Saturday, February 14: Love and Resistance in a Time of Tragic Decline

Across the years I have somewhat pompously but with good reason ignored Valentine’s Day. “I will decide when to celebrate my love for Marilyn; when to offer her a present or flowers” was my precious stance. Perhaps I’m softening in my dotage. Tonight we will go to hear Maria Manousaki and Apostolos Leventopoulos weave their improvisatory magic in a programme of jazz and soul. And, before setting off, I will sing ‘My Funny Valentine’ on our terrace accompanied by the migrating love birds from Africa.

Love as Resistance: The Radical History of Valentine’s Day
The oligarchy does not want you to know the true history of Valentine’s Day.

I did not know this story and its alternative reading of the accepted narrative.

https://dorothylennonrevolutionary.substack.com/p/love-as-resistance-the-radical-history

One of my very favourite singers, Thomas Quasthoff in lieder and now jazz.


Essay: Trump’s Triumph Or Tragedy

Might, overreach and war make work for idle hands

A powerful piece from a commentator it is difficult to pigeon-hole. Sometimes I am at odds. He disturbs the old Leftie in me, for whom old habits, ways of thinking die hard and are not lightly set aside. I’m grateful for his unsettling perspective.

The headlines should be full of contrition for the abuse of children. Instead the establishment media is doing its best to distract. It is a trans-Atlantic scandal that has exposed politicians and corporate leaders, under growing pressure to resign. The issue is not only abuse of children. It is the corruption of public morals that is a sign of societal decline, itself a symptom of the fall of the Western system built upon the exploitation of humans through empire.
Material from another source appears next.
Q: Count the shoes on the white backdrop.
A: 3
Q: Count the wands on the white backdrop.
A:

https://moneycircus.substack.com/p/essay-trumps-triumph-or-tragedy


Another Year of Increasing Authoritarianism begins. As Time Goes By. What to say?

As Time Goes By – a song to be added to my repertoire. Time slips by so quickly too. I’m conscious of losing touch with friends and comrades. Not only physically, inevitable though it is, given my presence on Crete but also via all the other means of communication [for better or worse] available to us. I’m conscious of finding it evermore difficult to write anything worthwhile or indeed to write in the absence of a culture of give and take, in a vacuum wherein speculative thoughts are treated as one’s final indelible word; within which forgiveness is forbidden.
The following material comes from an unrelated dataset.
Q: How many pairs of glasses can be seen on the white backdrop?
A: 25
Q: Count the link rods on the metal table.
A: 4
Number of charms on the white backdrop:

However I am reading voraciously – as usual, to my detriment and to the disbelief of Marilyn, not fiction but article after limitless article of all manner of ideological persuasion. It might well be suggested that this promiscuity is at the heart of my political impotence, my failure to articulate much about anything. I don’t think so. It’s hardly insightful but we live in an increasingly explicit authoritarian world, where the compulsion to censor any expression of opposition to the imposition of varied forms of ideological certitude is rampant. Perchance I exaggerate. Yet, in my lifetime. I do not feel I have experienced such a level of intolerance to dissent or disagreement. And this hostility to heresy infects both the Left and Right with honorable exceptions on both sides of this increasingly redundant binary.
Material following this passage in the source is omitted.